Alternatives considered

  1. Only string helpers
  2. Too weak for real extraction and replacement tasks.

  3. Rust interop only

  4. Too implementation-shaped and poor for beginner-facing docs.

  5. Make backtracking/fancy regex the stdlib default

  6. More expressive, but worse as a safe default for analytics, tooling, and large text-processing workloads.
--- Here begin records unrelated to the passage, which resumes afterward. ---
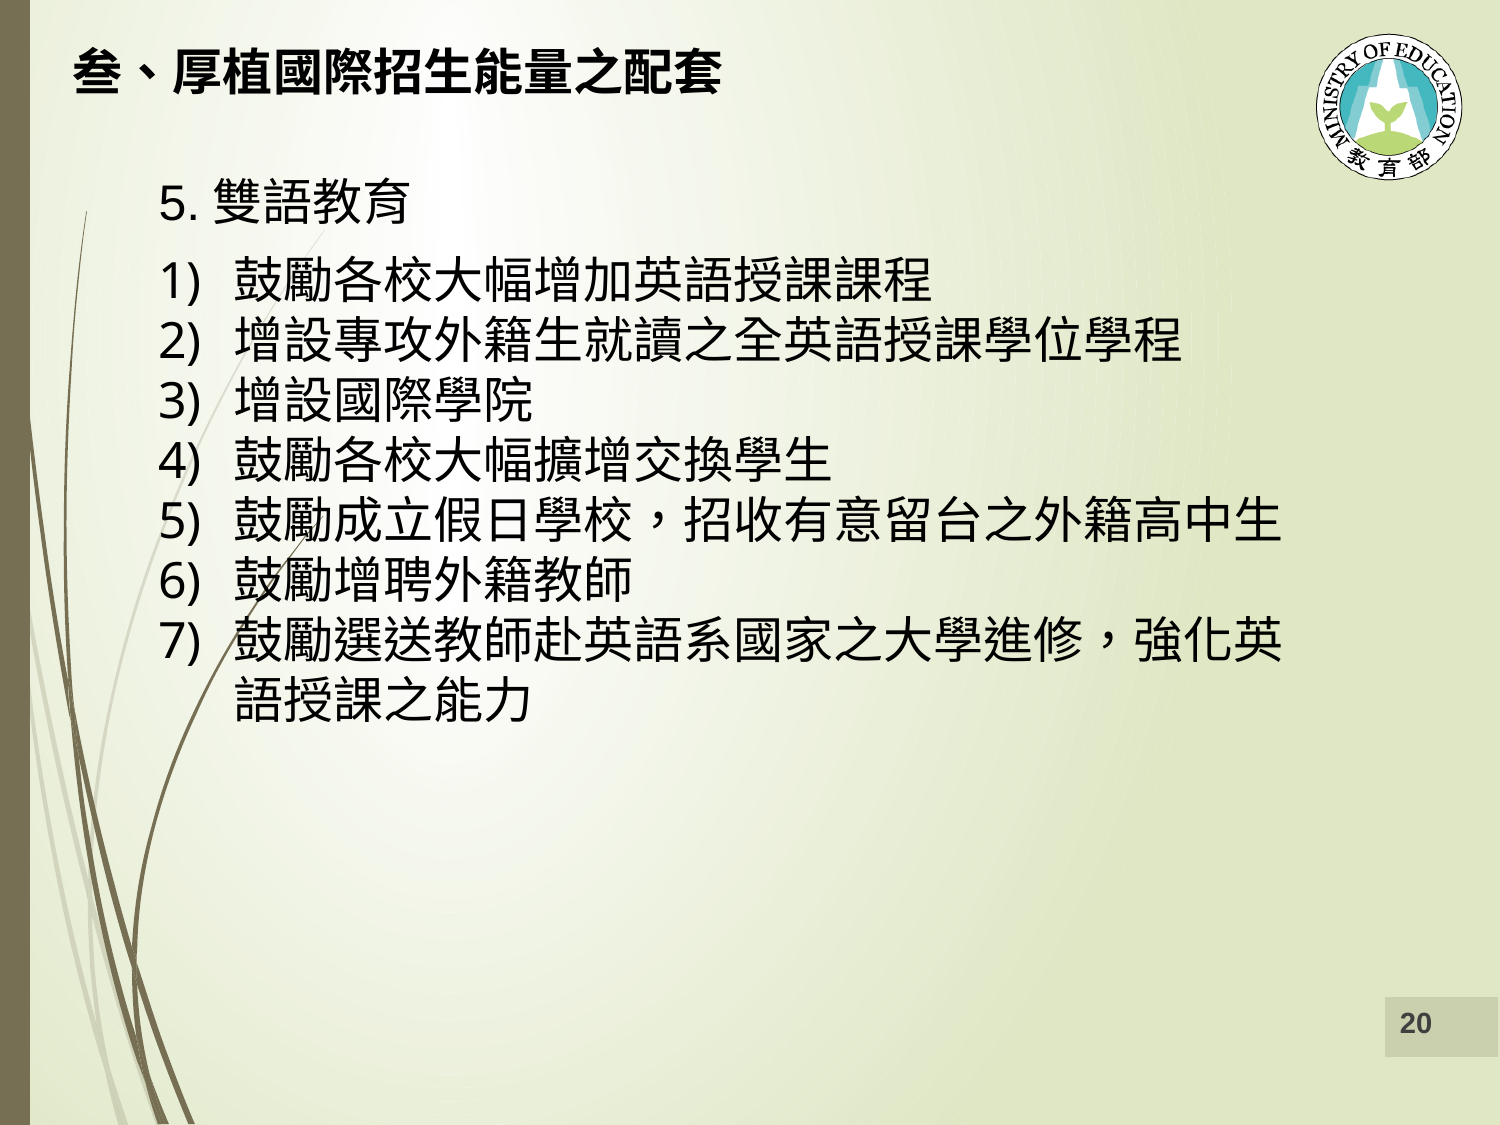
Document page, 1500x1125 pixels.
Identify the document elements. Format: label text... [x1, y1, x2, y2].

text_box 叁、厚植國際招生能量之配套 [58, 33, 1156, 109]
text_box 5.雙語教育 [143, 163, 1324, 239]
text_box 鼓勵各校大幅增加英語授課課程 增設專攻外籍生就讀之全英語授課學位學程 增設國際學院 鼓勵各校大幅擴增交換學生 鼓勵成立假日學校，招收有意留台之外籍高中生 鼓勵增聘外籍教師 鼓勵選送教師赴英語系國家之大學進修，強化英語授課之能力 [143, 241, 1324, 737]
picture [1305, 30, 1469, 184]
slide_number <編號> [1385, 997, 1499, 1057]
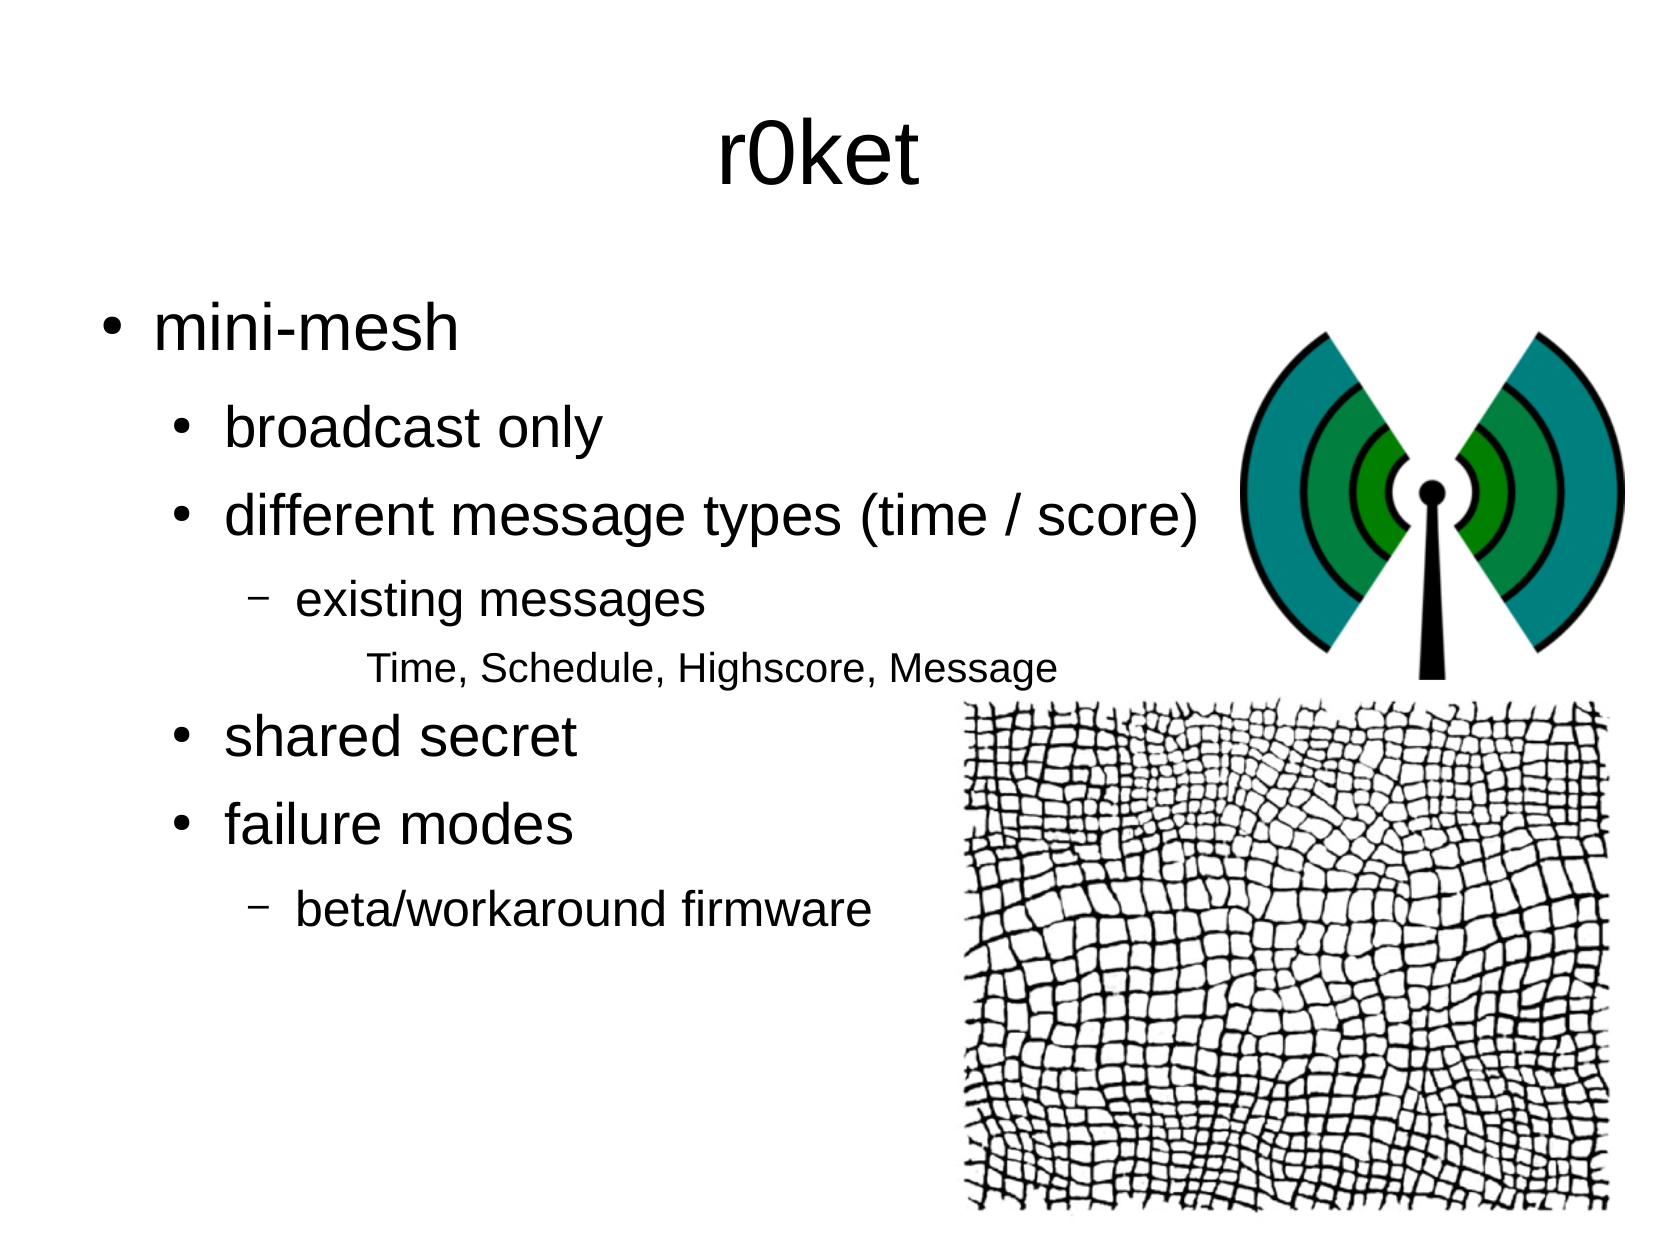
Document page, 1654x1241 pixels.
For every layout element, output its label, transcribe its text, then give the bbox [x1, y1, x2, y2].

picture [944, 278, 1633, 1233]
list mini-mesh broadcast only different message types (time / score) existing messages Time, Schedule, Highscore, Message shared secret failure modes beta/workaround firmware [82, 290, 1571, 1109]
title r0ket [82, 49, 1571, 257]
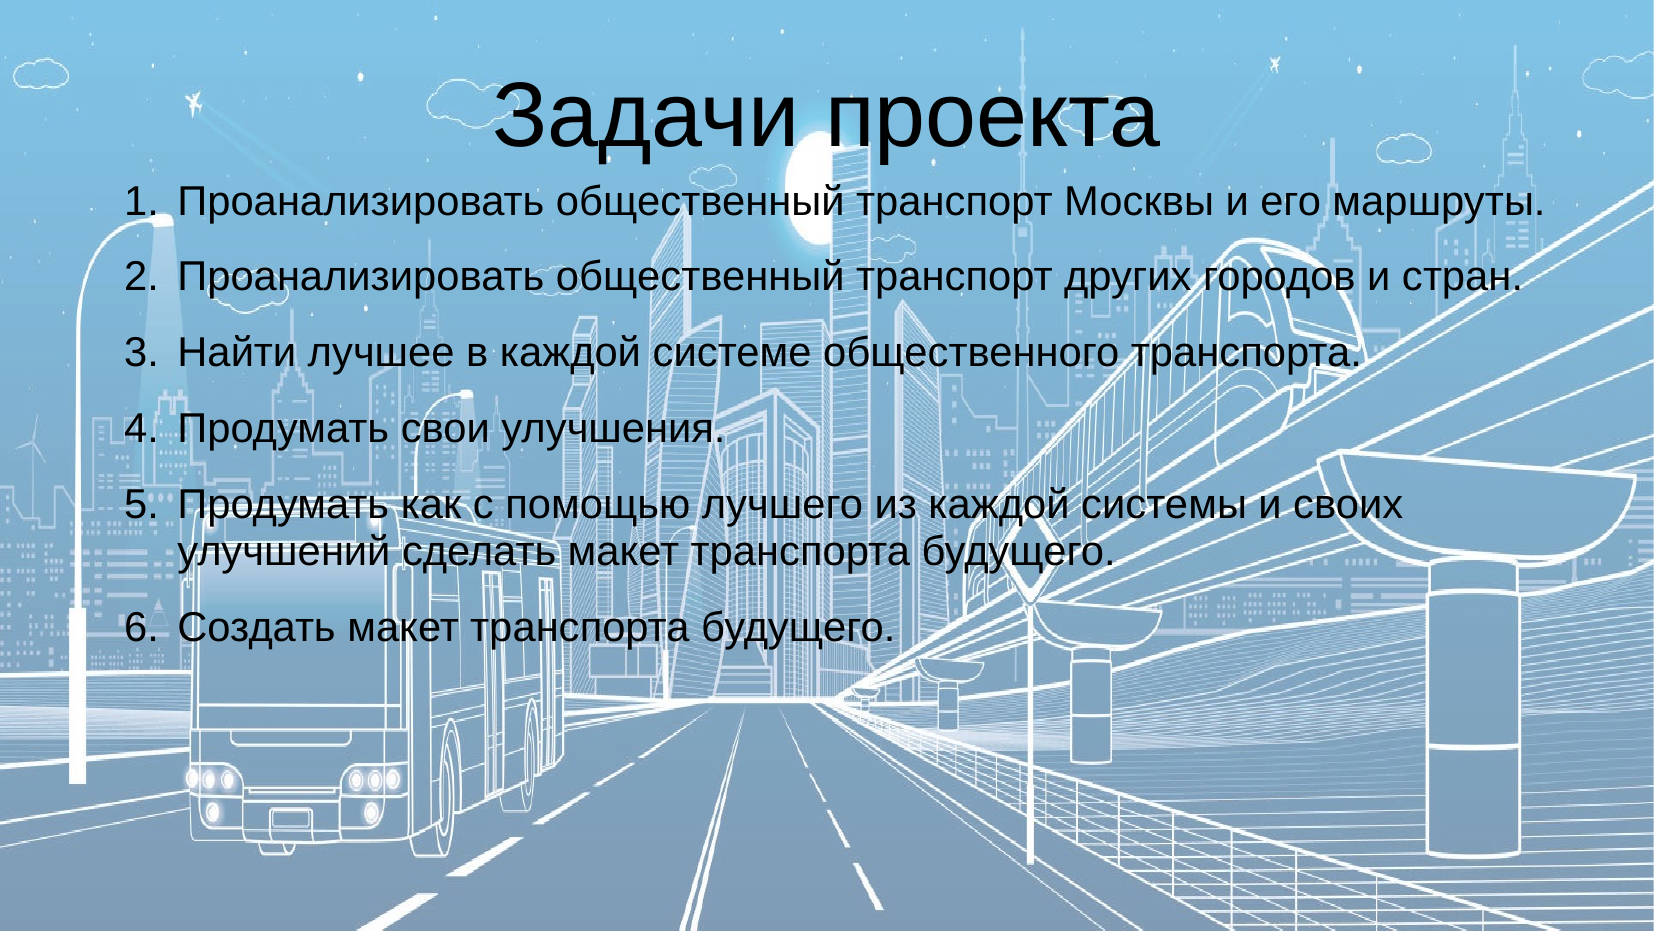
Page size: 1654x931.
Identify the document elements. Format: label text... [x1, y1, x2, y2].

list Проанализировать общественный транспорт Москвы и его маршруты. Проанализировать общественный транспорт других городов и стран. Найти лучшее в каждой системе общественного транспорта. Продумать свои улучшения. Продумать как с помощью лучшего из каждой системы и своих улучшений сделать макет транспорта будущего. Создать макет транспорта будущего. [106, 177, 1595, 931]
title Задачи проекта [82, 37, 1571, 193]
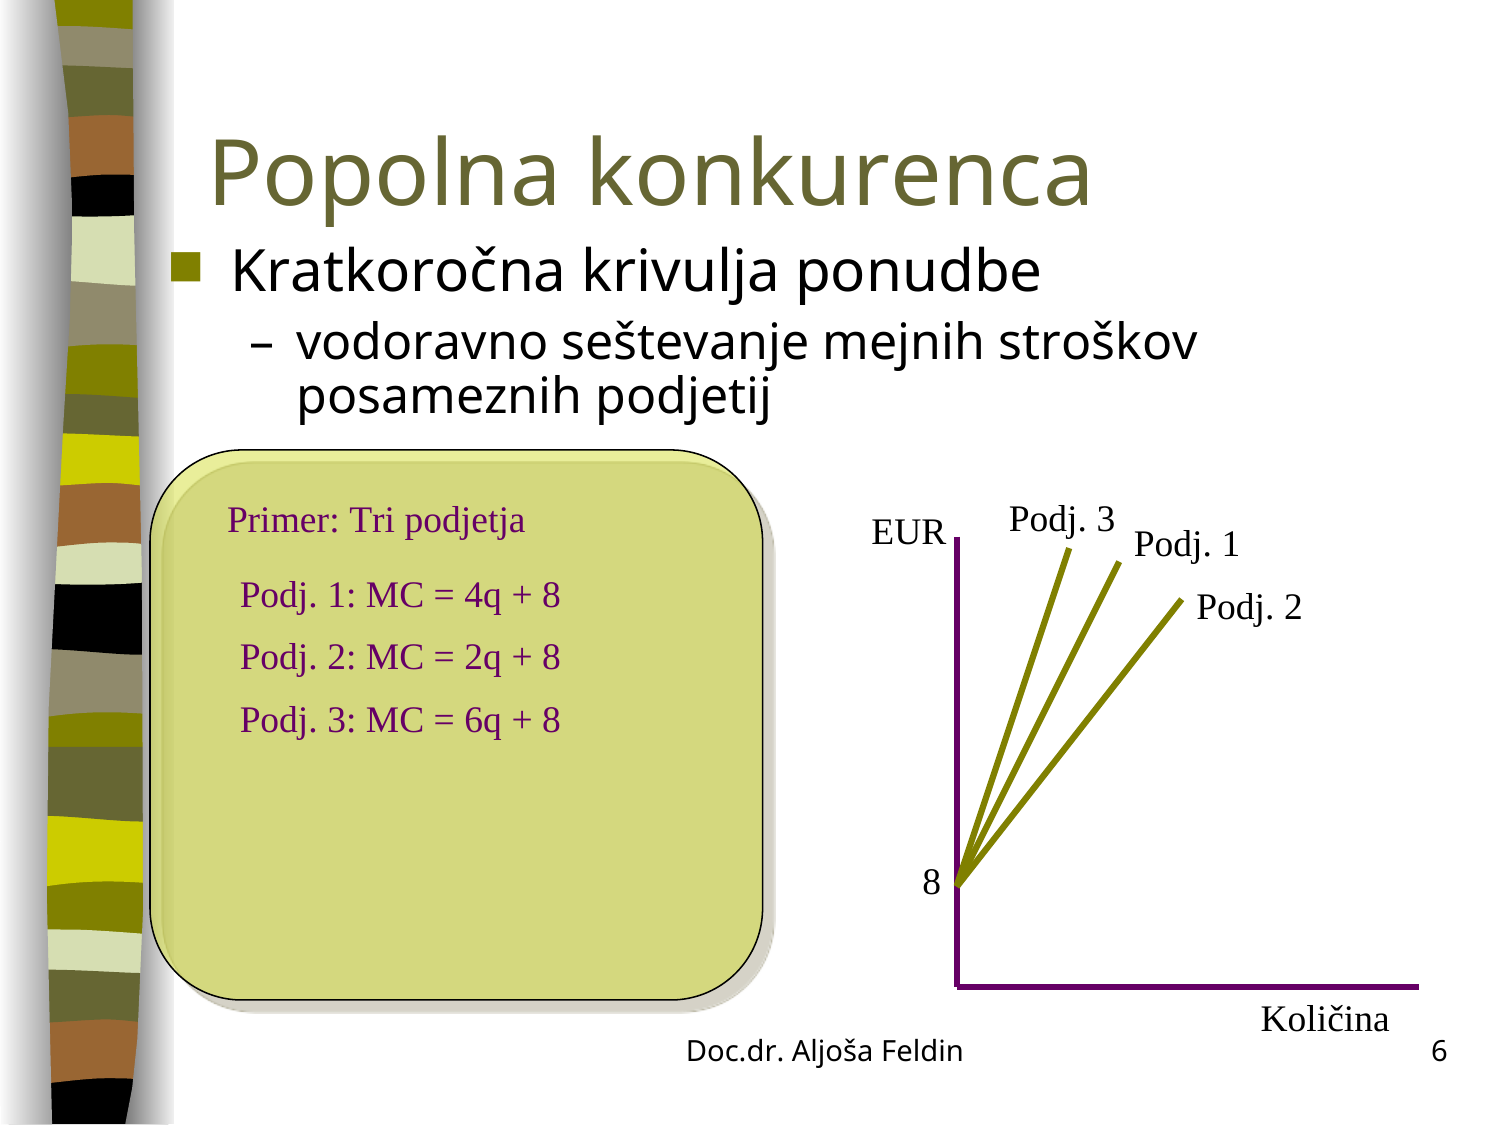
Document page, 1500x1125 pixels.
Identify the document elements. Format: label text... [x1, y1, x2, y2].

text_box Količina [1219, 986, 1432, 1048]
text_box EUR [831, 499, 987, 560]
text_box 8 [906, 849, 957, 910]
text_box Podj. 3 [994, 486, 1132, 548]
list Kratkoročna krivulja ponudbe vodoravno seštevanje mejnih stroškov posameznih podjetij [159, 233, 1471, 421]
text_box [150, 449, 763, 1000]
text_box <number> [1149, 1025, 1463, 1101]
title Popolna konkurenca [192, 74, 1468, 263]
text_box Podj. 1: MC = 4q + 8 [225, 562, 601, 623]
text_box Podj. 2: MC = 2q + 8 [225, 624, 601, 686]
text_box Podj. 2 [1181, 574, 1320, 635]
text_box Doc.dr. Aljoša Feldin [587, 1025, 1063, 1101]
text_box Podj. 1 [1119, 511, 1257, 573]
text_box Primer: Tri podjetja [212, 487, 638, 548]
text_box Podj. 3: MC = 6q + 8 [225, 687, 601, 748]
  7. Expose only one combined result type instead of Match and Captures

  8. Too muddy. Plain span matches and capture-bearing matches are not the same abstraction.

Drawbacks

  • The safe default engine will reject some advanced patterns users may expect from Python or PCRE-like regex flavors.
  • Supporting a stronger package later may create a two-tier regex story users need to understand.
  • Match and capture APIs still need careful design to avoid awkward optionality or indexing traps.

Layers affected

  • Stdlib / runtime: must provide the regex types, errors, and documented matching and replacement behavior.
  • Language surface: the module and result types must be available as specified.
  • Execution handoff: implementations must preserve the chosen matching and replacement semantics without leaking backend-specific quirks.
  • Docs / tooling: should standardize regex examples, error reporting expectations, and the distinction between stdlib-safe regex and any later fancy-regex package.

Design Decisions

  • std.regex uses the predictable Rust-regex/RE2-style engine model as its core contract.
  • The core stdlib regex surface explicitly excludes lookaround and backreferences.
  • Stronger backtracking regex support belongs in separate packages, not the core stdlib.
  • The core contract includes both named and indexed capture groups.
  • The core contract includes both find_iter(...) and captures_iter(...).
  • Replacement supports literal strings, capture-aware replacement strings, and callable replacements.
  • The replacement-string interpolation syntax follows the Rust-style $1 / ${name} family.
  • The stdlib supports both inline flags and constructor-configured flags.
  • Constructor-configured flags use direct Regex(pattern, ...) construction with keyword options rather than a separate public builder object.
  • Match and Captures are separate public types.
  • Captures exposes group(...), span(...), groups(), and groupdict(), and the bulk views preserve unmatched groups as explicit absence.